ENTRIES SHOWN:

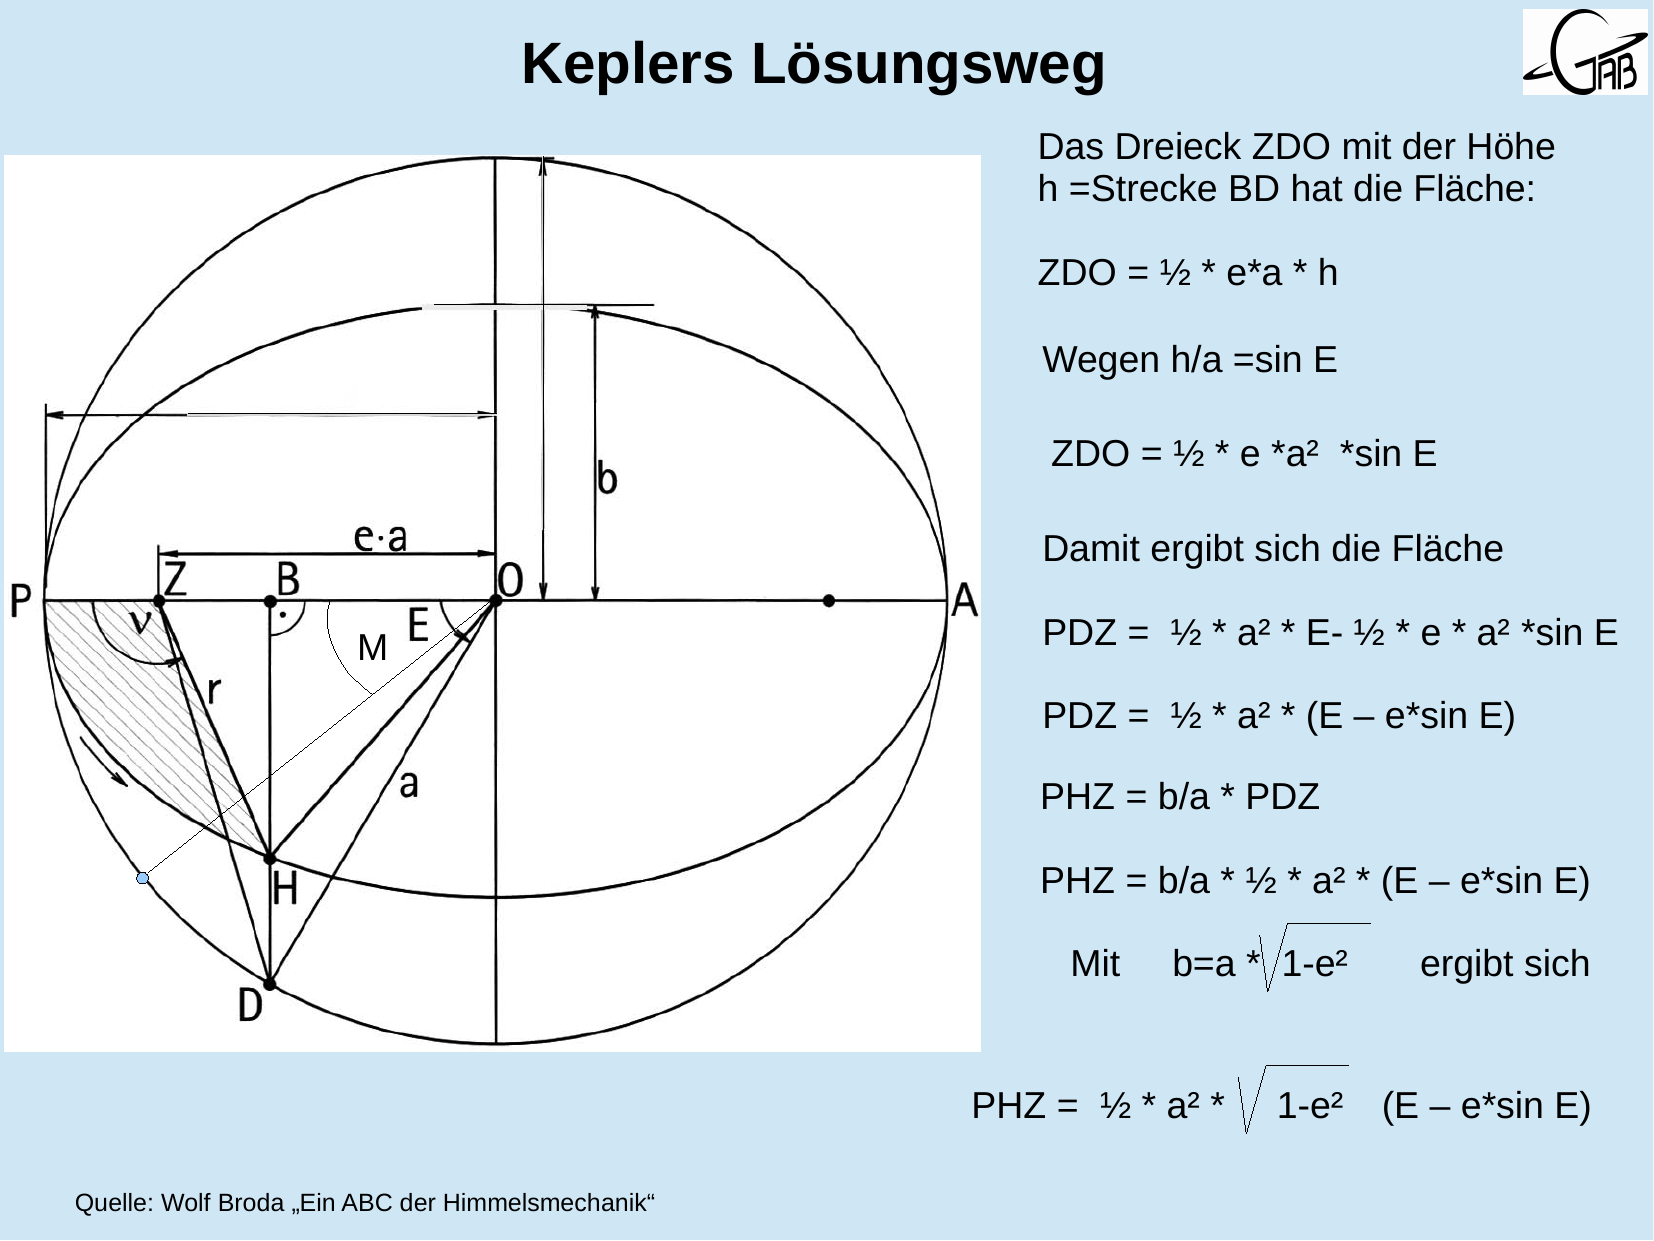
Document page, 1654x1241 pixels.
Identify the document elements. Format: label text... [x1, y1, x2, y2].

text_box Keplers Lösungsweg [506, 23, 1123, 105]
text_box M [342, 619, 390, 679]
text_box Damit ergibt sich die Fläche PDZ = ½ * a² * E- ½ * e * a² *sin E PDZ = ½ * a² * (E – e*sin E) [1027, 519, 1634, 746]
text_box PHZ = b/a * PDZ PHZ = b/a * ½ * a² * (E – e*sin E) [1025, 767, 1607, 909]
picture [4, 155, 981, 1052]
text_box Mit [1055, 935, 1146, 993]
text_box PHZ = ½ * a² * (E – e*sin E) [1359, 1076, 1608, 1134]
text_box b=a * 1-e² [1157, 935, 1364, 993]
picture [1523, 9, 1648, 95]
text_box Wegen h/a =sin E [1027, 330, 1382, 430]
text_box ergibt sich [1405, 935, 1606, 993]
chart [759, 732, 878, 792]
text_box 1-e² [1136, 1076, 1359, 1134]
text_box ZDO = ½ * e *a² *sin E [1036, 425, 1453, 484]
text_box [136, 872, 149, 884]
text_box Das Dreieck ZDO mit der Höhe h =Strecke BD hat die Fläche: ZDO = ½ * e*a * h [1022, 118, 1571, 302]
text_box PHZ = ½ * a² * (E – e*sin E) [956, 1076, 1136, 1134]
text_box Quelle: Wolf Broda „Ein ABC der Himmelsmechanik“ [60, 1181, 674, 1224]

AIM OF THE EXERCISE: Rewrite the data above, replacing every occurrence of "Fläche" with "Flächeninhalt" and leaving all other text unchanged. Do not include the pictures.

EXERCISE RESPONSE:
Document page, 1654x1241 pixels.
Identify the document elements. Format: label text... [x1, y1, x2, y2].

text_box Keplers Lösungsweg [506, 23, 1123, 105]
text_box M [342, 619, 390, 679]
text_box Damit ergibt sich die Flächeninhalt PDZ = ½ * a² * E- ½ * e * a² *sin E PDZ = ½ * a² * (E – e*sin E) [1027, 519, 1634, 746]
text_box PHZ = b/a * PDZ PHZ = b/a * ½ * a² * (E – e*sin E) [1025, 767, 1607, 909]
picture [4, 155, 981, 1052]
text_box Mit [1055, 935, 1146, 993]
text_box PHZ = ½ * a² * (E – e*sin E) [1359, 1076, 1608, 1134]
text_box b=a * 1-e² [1157, 935, 1364, 993]
picture [1523, 9, 1648, 95]
text_box Wegen h/a =sin E [1027, 330, 1382, 430]
text_box ergibt sich [1405, 935, 1606, 993]
chart [759, 732, 878, 792]
text_box 1-e² [1136, 1076, 1359, 1134]
text_box ZDO = ½ * e *a² *sin E [1036, 425, 1453, 484]
text_box [136, 872, 149, 884]
text_box Das Dreieck ZDO mit der Höhe h =Strecke BD hat die Flächeninhalt: ZDO = ½ * e*a * h [1022, 118, 1571, 302]
text_box PHZ = ½ * a² * (E – e*sin E) [956, 1076, 1136, 1134]
text_box Quelle: Wolf Broda „Ein ABC der Himmelsmechanik“ [60, 1181, 674, 1224]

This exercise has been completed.